Using the records below, give again exactly the lines from the line that contains "- L4 vertebra: box" through the line that contains "- L5 vertebra: (x=79, y=130)–(x=352, y=305)", both ends included, and only those.

━━━━━━━━━━━━━━━━━━━━

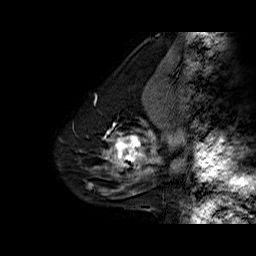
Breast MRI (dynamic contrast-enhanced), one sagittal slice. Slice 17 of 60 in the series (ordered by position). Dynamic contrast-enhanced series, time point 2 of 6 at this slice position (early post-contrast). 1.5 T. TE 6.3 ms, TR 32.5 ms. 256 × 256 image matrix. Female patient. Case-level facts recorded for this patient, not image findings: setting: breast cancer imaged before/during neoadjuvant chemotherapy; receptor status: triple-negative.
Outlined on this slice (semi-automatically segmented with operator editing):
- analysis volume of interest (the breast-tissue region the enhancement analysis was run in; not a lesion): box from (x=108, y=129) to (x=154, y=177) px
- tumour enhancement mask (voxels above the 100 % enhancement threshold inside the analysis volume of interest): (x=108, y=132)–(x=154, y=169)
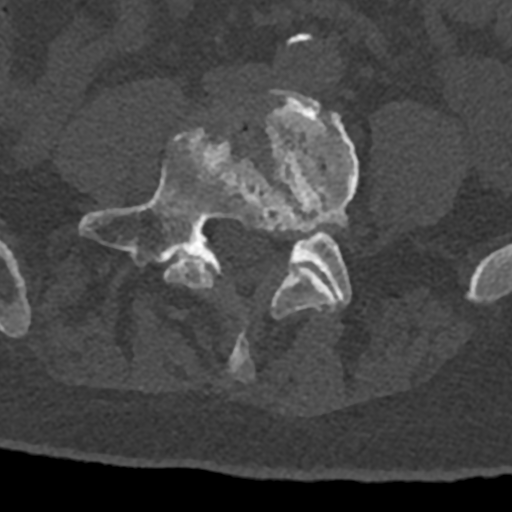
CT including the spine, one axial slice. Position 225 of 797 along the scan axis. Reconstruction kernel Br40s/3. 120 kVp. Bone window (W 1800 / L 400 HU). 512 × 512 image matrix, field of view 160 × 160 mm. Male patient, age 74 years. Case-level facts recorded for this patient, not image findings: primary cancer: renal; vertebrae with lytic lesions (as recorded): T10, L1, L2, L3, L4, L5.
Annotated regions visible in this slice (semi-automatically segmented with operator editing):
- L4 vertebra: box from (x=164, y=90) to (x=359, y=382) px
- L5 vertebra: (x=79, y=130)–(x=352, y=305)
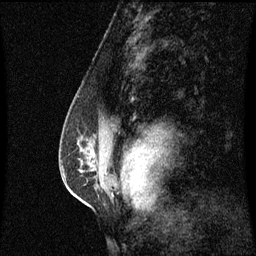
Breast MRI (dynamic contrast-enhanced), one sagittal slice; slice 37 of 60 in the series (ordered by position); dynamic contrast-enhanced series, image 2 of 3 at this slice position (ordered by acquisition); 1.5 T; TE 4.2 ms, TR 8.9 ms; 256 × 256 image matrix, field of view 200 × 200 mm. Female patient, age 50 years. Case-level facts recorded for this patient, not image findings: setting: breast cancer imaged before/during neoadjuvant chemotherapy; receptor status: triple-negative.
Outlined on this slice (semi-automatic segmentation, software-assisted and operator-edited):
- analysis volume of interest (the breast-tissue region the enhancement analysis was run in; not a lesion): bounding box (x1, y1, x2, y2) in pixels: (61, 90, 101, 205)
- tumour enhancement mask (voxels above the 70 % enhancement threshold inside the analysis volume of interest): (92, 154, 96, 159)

━━━━━━━━━━━━━━━━━━━━

RESULT OF THE TASK
- L4 vertebra: box from (x=164, y=90) to (x=359, y=382) px
- L5 vertebra: (x=79, y=130)–(x=352, y=305)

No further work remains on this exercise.